The third question is: If put under pressure by the Syrian regime, with full backing of Russia, which side will the SDF, or the YPG, or the PKK pick? The U.S. or Syria-Russia?

Those questions make sense, especially after Israel’s request for Russia’s help to keep Iran away from its borders with Syria, as Israeli Defense Minister Avigdor Lieberman asked Russian Defense Minister Sergei Shoigu on May 31. And after Syrian President Bashar al-Assad, who owes his endurance to Russia, urged in an interview with RT on the same day that the U.S. should leave Syria and the SDF should either talk to Damascus or should expect to be asked to leave from northeastern Syria, which it holds with the help of the U.S.

The U.S. priority in Syria right now is not only to defeat ISIL, but also to neutralize Iranian influence, as it has been said by officials. Israel’s security complaints about pro-Iran military groups posing threat to areas on its border with Syria are another major concern for the Donald Trump administration. That’s why there are those in Israeli political circles liking the idea of the establishment of a Kurdish (in this case the PKK) controlled region in Syria/Iraq as a buffer zone between them and Iran. But it was the U.S. which led the Iranian influence to expand in the region following the invasion of Iraq in 2003 and the toppling of its dictator Saddam Hussein.

Coming back to the second and third questions, the PKK had been based in Syria and Syria-controlled parts of Lebanon between 1982 and 1998 to carry out its war against Turkey with the aim of carving out a Kurdish state. In 1998, then Turkish President Süleyman Demirel threatened Syrian leader Hafez al-Assad, the father of the current one, with war. With the assistance of then Egyptian President Hosni Mubarak and then Iranian President Muhammad Hatemi, PKK leader Abdullah Öcalan was expelled from Syria. Öcalan tried to seek refuge in Russia, Greece and Italy but after a Presidential Directive by then U.S. President Bill Clinton, he was arrested by the Turkish intelligence organization MİT with the help of the CIA after he was forced to leave the Greek Embassy in Kenya, where he was hiding in February 1999, to be sentenced to life imprisonment in Turkey.

To cut the long story short, the PKK, or if you like to call it the YPG or SDF, has a history with the Baathist regime in Syria. The PKK’s headquarters is not in the Qandil Mountains of northern Iraq, which is next to the Turkish and Iranian borders. Will the PKK chiefs prefer to stick with the U.S. and hope to be given a land in Iraq and Syria (since Iran and Turkey could be more difficult) or go back to its former alliance: to Damascus?
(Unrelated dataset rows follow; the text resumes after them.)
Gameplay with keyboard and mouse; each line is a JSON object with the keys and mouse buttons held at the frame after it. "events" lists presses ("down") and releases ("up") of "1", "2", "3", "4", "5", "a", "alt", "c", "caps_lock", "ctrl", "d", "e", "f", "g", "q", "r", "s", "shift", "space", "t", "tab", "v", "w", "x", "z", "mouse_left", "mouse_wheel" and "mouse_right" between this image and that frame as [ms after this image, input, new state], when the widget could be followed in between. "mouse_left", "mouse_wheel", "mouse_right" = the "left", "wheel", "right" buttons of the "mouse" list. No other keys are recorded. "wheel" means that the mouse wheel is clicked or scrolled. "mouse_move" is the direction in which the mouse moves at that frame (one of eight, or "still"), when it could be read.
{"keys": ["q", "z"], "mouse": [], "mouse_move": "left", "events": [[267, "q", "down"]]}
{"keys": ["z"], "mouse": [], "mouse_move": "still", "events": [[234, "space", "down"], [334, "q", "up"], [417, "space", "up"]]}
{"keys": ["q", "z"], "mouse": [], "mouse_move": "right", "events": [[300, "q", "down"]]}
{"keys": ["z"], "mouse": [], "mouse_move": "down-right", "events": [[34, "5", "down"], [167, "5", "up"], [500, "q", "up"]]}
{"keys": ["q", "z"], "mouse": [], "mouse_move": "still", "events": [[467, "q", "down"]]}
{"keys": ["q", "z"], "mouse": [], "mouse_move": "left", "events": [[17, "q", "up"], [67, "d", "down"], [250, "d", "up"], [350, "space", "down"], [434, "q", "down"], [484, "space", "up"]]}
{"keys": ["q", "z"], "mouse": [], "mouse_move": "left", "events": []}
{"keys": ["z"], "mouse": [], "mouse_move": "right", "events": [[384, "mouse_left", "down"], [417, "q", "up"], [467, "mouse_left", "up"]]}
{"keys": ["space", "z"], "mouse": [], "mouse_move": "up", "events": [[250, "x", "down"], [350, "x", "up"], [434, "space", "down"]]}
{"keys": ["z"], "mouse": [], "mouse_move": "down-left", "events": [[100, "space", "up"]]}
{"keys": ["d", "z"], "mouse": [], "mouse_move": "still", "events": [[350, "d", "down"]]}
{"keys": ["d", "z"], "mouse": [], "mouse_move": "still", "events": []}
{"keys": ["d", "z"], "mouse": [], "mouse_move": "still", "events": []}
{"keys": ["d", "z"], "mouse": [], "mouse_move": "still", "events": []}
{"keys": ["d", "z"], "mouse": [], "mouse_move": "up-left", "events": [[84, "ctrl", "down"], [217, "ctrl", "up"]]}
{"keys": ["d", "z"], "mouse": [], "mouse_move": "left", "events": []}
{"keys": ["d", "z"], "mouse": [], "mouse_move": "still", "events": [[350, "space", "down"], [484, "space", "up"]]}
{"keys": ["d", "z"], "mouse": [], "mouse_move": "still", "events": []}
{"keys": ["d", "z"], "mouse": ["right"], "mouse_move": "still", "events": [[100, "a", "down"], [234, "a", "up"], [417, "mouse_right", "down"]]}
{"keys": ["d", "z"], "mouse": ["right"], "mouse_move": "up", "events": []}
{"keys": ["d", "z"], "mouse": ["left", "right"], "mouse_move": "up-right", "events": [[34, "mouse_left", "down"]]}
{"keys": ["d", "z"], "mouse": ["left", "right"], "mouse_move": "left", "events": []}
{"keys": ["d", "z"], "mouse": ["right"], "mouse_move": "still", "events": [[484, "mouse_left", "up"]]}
On May 31, as his defense minister was hosting the Israeli counterpart, Russian President Vladimir Putin sent his special Syria envoy Alexander Lavrentiev to Turkish President Tayyip Erdoğan in Ankara. As the Turkish foreign minister is scheduled to meet with his American host Mike Pompeo on June 4 to discuss Syria and mainly YPG issues, it is not hard to guess that similar issues, including Iran’s existence in Syria and pressure from Israel, will be mentioned. With a number of political rifts with its long-time NATO ally the U.S., Turkey has been in strategic connections with Russia, namely a gas pipeline to Europe, a nuclear power plant and the recent purchase of the Russian air defense S-400 systems.

The outlook seems really complicated, doesn’t it?